EXERCISE REQUIREMENTS:
• A. Decide whether each statement below agrees with the LLM papers overview. Answer yes or no for each, and quote the words of the overview that decide it.
(i) The documents trace developments from BERT and the GPT series through T5, InstructGPT, and GPT-4.
(ii) Mamba and BitNet are listed under capability enhancement.
(iii) The collection was curated by Ti Zhao.
• B. Revise the LLM papers overview from "Curated by Ti" to "use (Toolformer, ReAct)", inclusive, and write that span out again with "Few-shot learning" changed to "Zero-shot learning".

TEXT EXCERPT:
Curated by Ti Zhao
Essential Papers for Understanding LLMs
Foundational Research on Large Language Models: Capabilities, Safety, and Limitations
This collection represents a comprehensive survey of foundational research spanning the evolution of large language models from early transformer architectures to modern safety-aligned systems. The documents trace key developments from BERT and GPT series through T5, InstructGPT, and GPT-4, establishing the core architectural and training innovations that enabled current LLM capabilities.
Core themes include:
- Architectural foundations: Transformer attention mechanisms, scaling laws, and efficiency improvements (Mamba, BitNet)
- Capability enhancement: Few-shot learning, in-context learning, reasoning (Chain-of-Thought, Tree of Thoughts), and tool use (Toolformer, ReAct)
- Safety and alignment: Human feedback training (RLHF), constitutional AI, red teaming methodologies, and preference optimization (DPO)
- Understanding and interpretability: Mechanistic interpretability, emergent abilities, self-evaluation capabilities, and factual knowledge localization
The collection provides essential context for understanding how modern LLMs achieve their capabilities while highlighting ongoing challenges in safety, interpretability, and alignment. This knowledge base serves as a foundation for researchers working on LLM development, evaluation, and governance.

DATASET CONTENT:

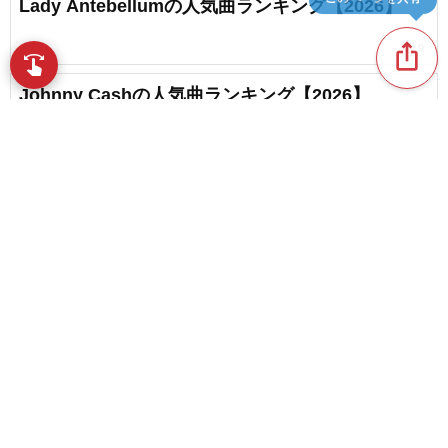
このページを共有
Lady Antebellumの人気曲ランキング【2026】
ios_share
favorite_border
9
swipe
指先で音楽をブラウズ
Johnny Cashの人気曲ランキング【2026】
favorite_border
1
Faith Hillの人気曲ランキング【2026】
content_copy
Dixie Chicksの人気曲ランキング【2026】
play_arrow
favorite_border
Judy Garlandの人気曲ランキング【2026】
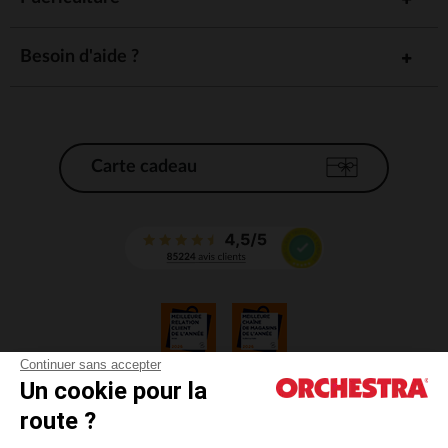
Besoin d'aide ?
Carte cadeau
Continuer sans accepter
Un cookie pour la
CGV
route ?
CGU
Mentions légales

RESPONSES PER TASK:
• A.
(i) Yes: "The documents trace key developments from BERT and GPT series through T5, InstructGPT, and GPT-4"
(ii) No: "Architectural foundations: Transformer attention mechanisms, scaling laws, and efficiency improvements (Mamba, BitNet)"
(iii) Yes: "Curated by Ti Zhao"

• B.
Curated by Ti Zhao
Essential Papers for Understanding LLMs
Foundational Research on Large Language Models: Capabilities, Safety, and Limitations
This collection represents a comprehensive survey of foundational research spanning the evolution of large language models from early transformer architectures to modern safety-aligned systems. The documents trace key developments from BERT and GPT series through T5, InstructGPT, and GPT-4, establishing the core architectural and training innovations that enabled current LLM capabilities.
Core themes include:
- Architectural foundations: Transformer attention mechanisms, scaling laws, and efficiency improvements (Mamba, BitNet)
- Capability enhancement: Zero-shot learning, in-context learning, reasoning (Chain-of-Thought, Tree of Thoughts), and tool use (Toolformer, ReAct)